5 things Nets fans should be grateful for entering 2026



The Nets haven’t taken a straight path the past few years, but as 2026 approaches, there’s a clearer sense of where they’re headed. The results aren’t always there yet, but the growth, the youth and the direction all feel real. With a new year here, it’s a good time to look at what Nets fans can be grateful for right now.

1. THE FOUNDATION OF YOUNG TALENT

It’s clear that Brooklyn didn’t just draft a bunch of randoms in June. They drafted a direction. Egor Demin, Nolan Traore, Drake Powell, Ben Saraf and Danny Wolf have each had their own moments already, some in spurts with the big club and others in extended G League runs. You can see their confidence growing. You can see the outlines of what they might become.

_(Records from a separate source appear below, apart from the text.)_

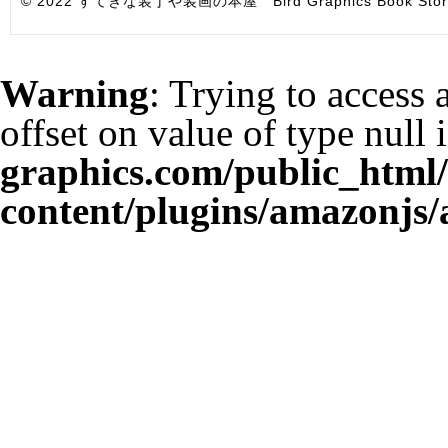
© 2022 すてきな装丁や装画の本屋 Bird Graphics Book Store. All i
Warning
: Trying to access 
offset on value of type null 
graphics.com/public_html
content/plugins/amazonjs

And that’s not even getting into Noah Clowney’s third-year leap.

For a franchise that’s spent years chasing stars, there’s something refreshing about watching a young core learn, fail, respond and slowly figure out what they can be. Yes, they’re raw. Yes, they’re inconsistent. But they’re also the clearest sign of long-term hope the Nets have had in quite some time.

2. MICHAEL PORTER’S SURGE

Brooklyn traded for Porter to give the offense structure and scoring. What they didn’t know was that he’d show up ready to carry the team most nights, rediscovering the blend of size, touch and shot-making that once made him one of the league’s most promising young wings.

Porter has been everything the Nets needed and more, and someone the rookies can lean on. With the ball back in his hands, he’s showing just how good he can be.

3. JORDI FERNANDEZ’S LEADERSHIP

Fernández walked into a chaotic situation and gave the group something it desperately needed: clarity. And while the record won’t tell the whole story, the structure is there. Roles are defined. Expectations are firm. And the messaging doesn’t shift with every small winning streak or lengthy losing skid.

Fernández pushes the rookies without suffocating them, lets veterans lead without letting them dominate the process and sets standards that actually stick. Brooklyn hasn’t played perfect basketball, but it has played purposeful basketball under Fernández. That alone is a win.

4. A FRONT OFFICE THINKING LONG TERM

It’s not easy for a franchise to come out of a superstar era and show any kind of patience, but Brooklyn has at least taken some early steps in that direction. They’ve stayed flexible, added draft capital and avoided the kind of quick fixes that usually backfire.

The Nets currently hold 13 future first-round picks and 19 seconds, and with trade season just getting started, they’re reportedly open to adding even more. What they do with that flexibility still has to be proven, but it gives them options, whether that means continuing to develop the Flatbush Five or being ready if the right star becomes available.

For now, they’re not sprinting. They’re trying to build something sustainable.

5. A FAN BASE THAT’S STILL SHOWING UP

The Nets have been through just about every phase a franchise can cycle through, and the fan base has taken the ride with them. Barclays Center still responds when the youth movement checks in. The debates are still loud, the interest is still real and the sense of possibility hasn’t disappeared.

For a team trying to build something, maybe for the first time in a long time, that kind of steady engagement matters.